Need any more info just ask and I'll post a reply.


----------



## joeten (Dec 4, 2008)

*Re: Toshiba Satellite A100 Heat Sink Fan*

hi and welcome to TSF if this is a laptop you may want to consider a trip to the repair shop as repairs can be tricky to say the least that said here is what i can find 
http://www.excelcomputerinc.com/html/details.asp?ref=510&category=fan and also this you may find usefull http://repair4laptop.org/disassembly_toshiba.html as a guide only please be aware any action you take is at your own risk


----------



## TriggerFinger (Jan 30, 2008)

*Re: Toshiba Satellite A100 Heat Sink Fan*

*joeten* is correct... it could be tricky to repair on the other hand if you want to DIY and you are willing to risk it, I suggest you make use of a service manual or a tutorial like this one (one on link may not be exact model): http://www.irisvista.com/tech/laptops/Toshiba-Portege-A100/remove-systemboard-replace-fan-1.htm or this one:
http://www.irisvista.com/tech/laptops/Toshiba-Satellite-A105/remove-motherboard-1.htm


----------



## Ipushbuttons (Apr 15, 2009)

*Re: Toshiba Satellite A100 Heat Sink Fan*

Thanks guys I'll pull that apart when I get home tonight bye :wave:

Oh yeah I want to upgrade the Ram and the CPU where can I get the parts for this and what type do I need


----------



## joeten (Dec 4, 2008)

*Re: Toshiba Satellite A100 Heat Sink Fan*

thanks triggerfinger got to late to fight with toshiba site. Ipush buttons check toshibas site for info on ram and to see if it is possible to upgrade chip http://www.csd.toshiba.com/cgi-bin/tais/support/jsp/home.jsp#


----------



## Ipushbuttons (Apr 15, 2009)

*Re: Toshiba Satellite A100 Heat Sink Fan*

Thanks again guys for all your help I have another problem at the moment. When I turn the computer on the power comes on and the computer knocks off there is nothing displayed on the screen and the computer trys to turn it's self on again around 3 - 5 times it will try this and then gives up. I tryed to turn the laptop on my removing the battery and using the mains but no luck. Is this a major problem or can it be fixed? 

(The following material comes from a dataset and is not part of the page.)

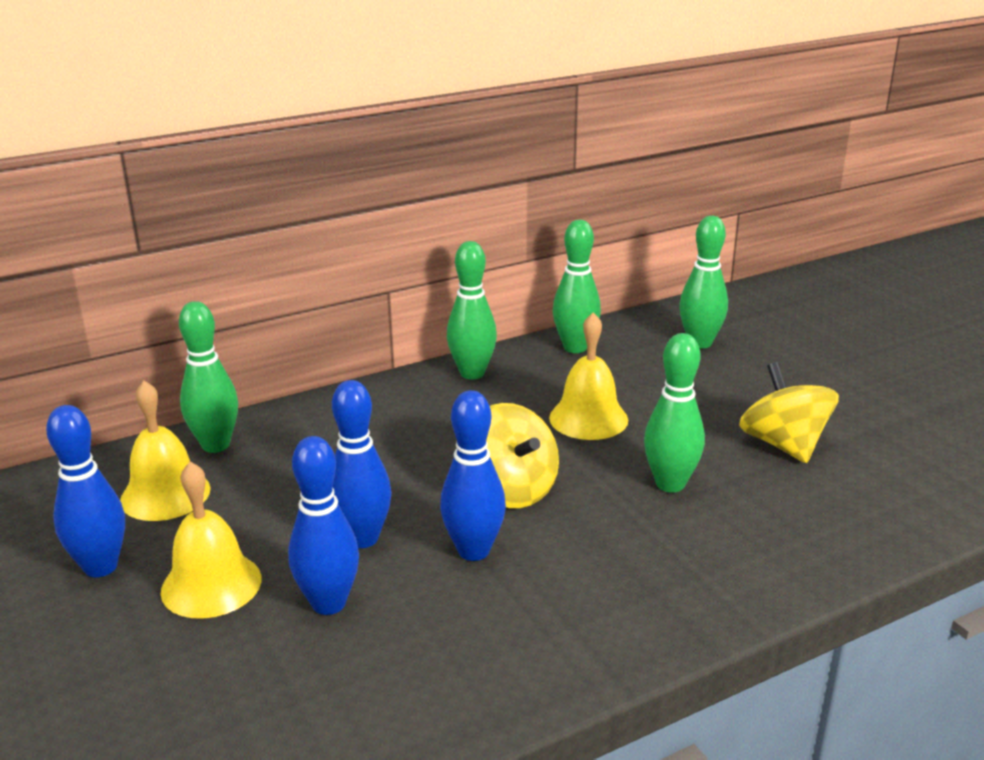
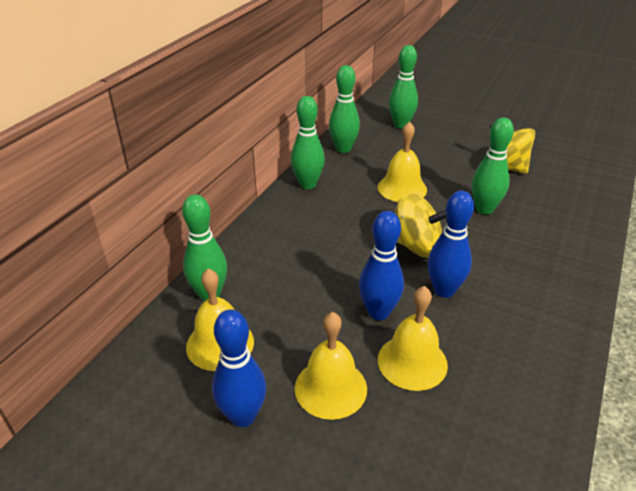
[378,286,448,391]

Oh the cooling fan is working great now it's blowing cool air again it was just a lump of dirt in the fan.


----------



## TriggerFinger (Jan 30, 2008)

*Re: Toshiba Satellite A100 Heat Sink Fan*

Remove the HDD and boot into BIOS setup. If you have a linux live CD or BartPE XP, try to boot using those discs and see if laptop continues to shutdown and restart.


----------



## Ipushbuttons (Apr 15, 2009)

*Re: Toshiba Satellite A100 Heat Sink Fan*

I'm not sure how to do that can you geve me more info please ?. I know I'm running windows XP if that helps.


----------



## TriggerFinger (Jan 30, 2008)

*Re: Toshiba Satellite A100 Heat Sink Fan*

Remove the hard drive info? Try this (do step 4): http://www.irisvista.com/tech/laptops/Toshiba-Satellite-A105/remove-motherboard-1.htm. I hope it is similar to your model.

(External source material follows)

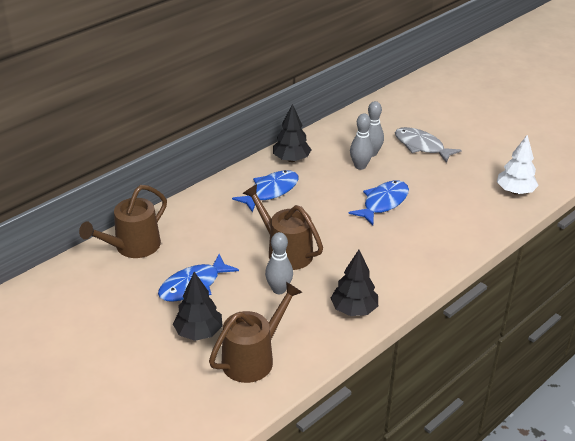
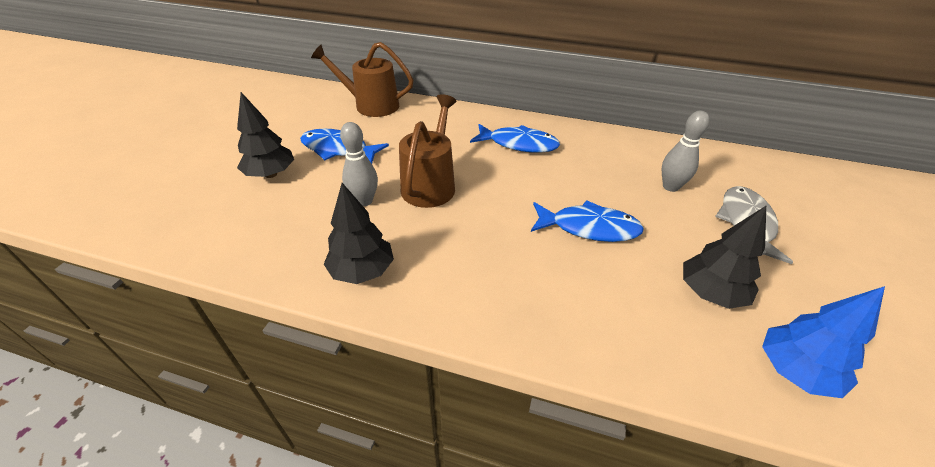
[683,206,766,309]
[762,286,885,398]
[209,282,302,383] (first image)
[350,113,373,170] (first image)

As for running it in linux live CD. Get or d/load Ubuntu or Knoppix and burn into a CD. Pop the CD in your CD/DVD drive, set boot options to boot from this device then power ON the laptop. Either one will give you a taste of linux GUI. Booting a different OS like linux can help us isolate if the problem is harddrive related and may help rule out if it is something on the motherboard.


----------



## Ipushbuttons (Apr 15, 2009)

*Re: Toshiba Satellite A100 Heat Sink Fan*

Hi again guys this will be my last post with regard to this matter as I have fixed my computer, yes thats right thanks to you guys, stick a fork in it's done :grin: turns out the ram wasn't in properly. What a No0b move on my part. But thanks for all your efforts I can't tell you how exciting it was for me to take the computer apart and see everything that makes it work. :wave:


----------



## McNinja (Jun 22, 2008)

*Re: Toshiba Satellite A100 Heat Sink Fan*

yea I recently took apart a laptop and redid the thermal paste on the CPU and reduced the temps by about 20C

I think fixing laptop by yourself is always ore satisfying since its harder to repair than a desktop


----------